On September 28, 2002, the actor's car had rammed into a shop in suburban Bandra. In the mishap, one person was killed and four others injured.

Salman, who is on bail, did not come to the court, though his sister, Alvira Khan-Agnihotri, attended the hearing

The sessions court, while convicting Salman, had not accepted the version of the actor's family driver Ashok Singh that he was driving the car and not Salman. The trial court had noted that Singh had come to the court 13 years after the incident.

Singh had also said that the mishap occurred because a tyre burst, but the sessions court did not accept this theory.

However, the High Court today remarked that the Mumbai sessions court was "carried away" by the impression that Ashok Singh had been late in deposing and claiming that he was at the wheel of the Toyota Land Cruiser Lexus.

"A wrong impression was created, that too by learned prosecutor (Pradeep Gharat) in the sessions court that he (Ashok Singh) was coming after 13 years and this was also highlighted by agencies and media coming to the conclusion that this is a belated defence," Justice A R Joshi said.

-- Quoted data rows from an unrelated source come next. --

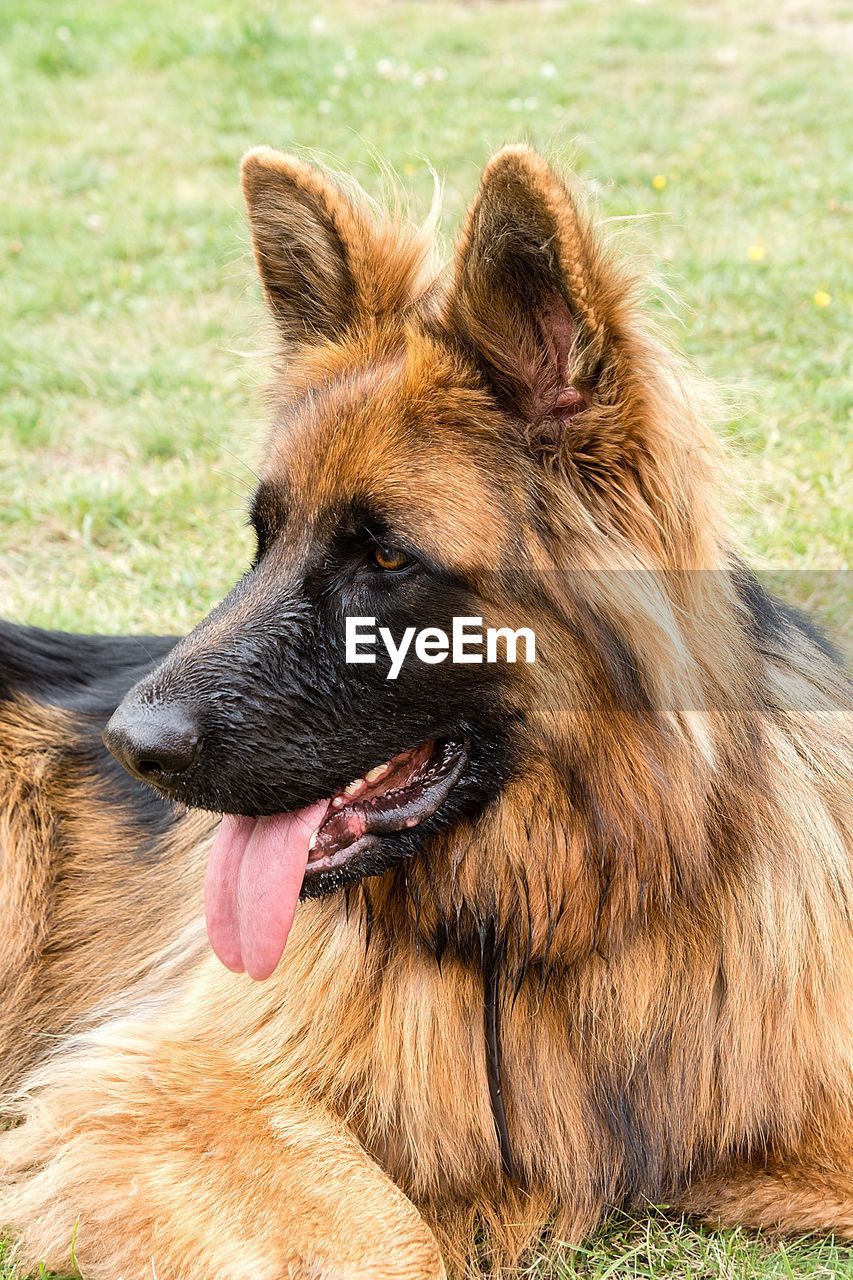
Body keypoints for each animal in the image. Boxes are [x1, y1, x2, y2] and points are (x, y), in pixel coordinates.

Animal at [1, 147, 850, 1280]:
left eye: (385, 556)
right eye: (263, 537)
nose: (130, 748)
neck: (560, 916)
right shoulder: (158, 1090)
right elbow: (388, 1240)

It seems that the sessions court was carried away with this impression. "Factual criminal procedure has to be honoured and followed," the judge said, adding that the defence witnesses depose at the fag end after prosecution witnesses (PWs) are examined and the statement of accused is recorded.

"In the magistrate's court, only 17 PWs could be examined after which it was committed to the sessions court, where 27 PWs were examined. Only after this, he (Ashok Singh) was examined as a defence witness," the HC said.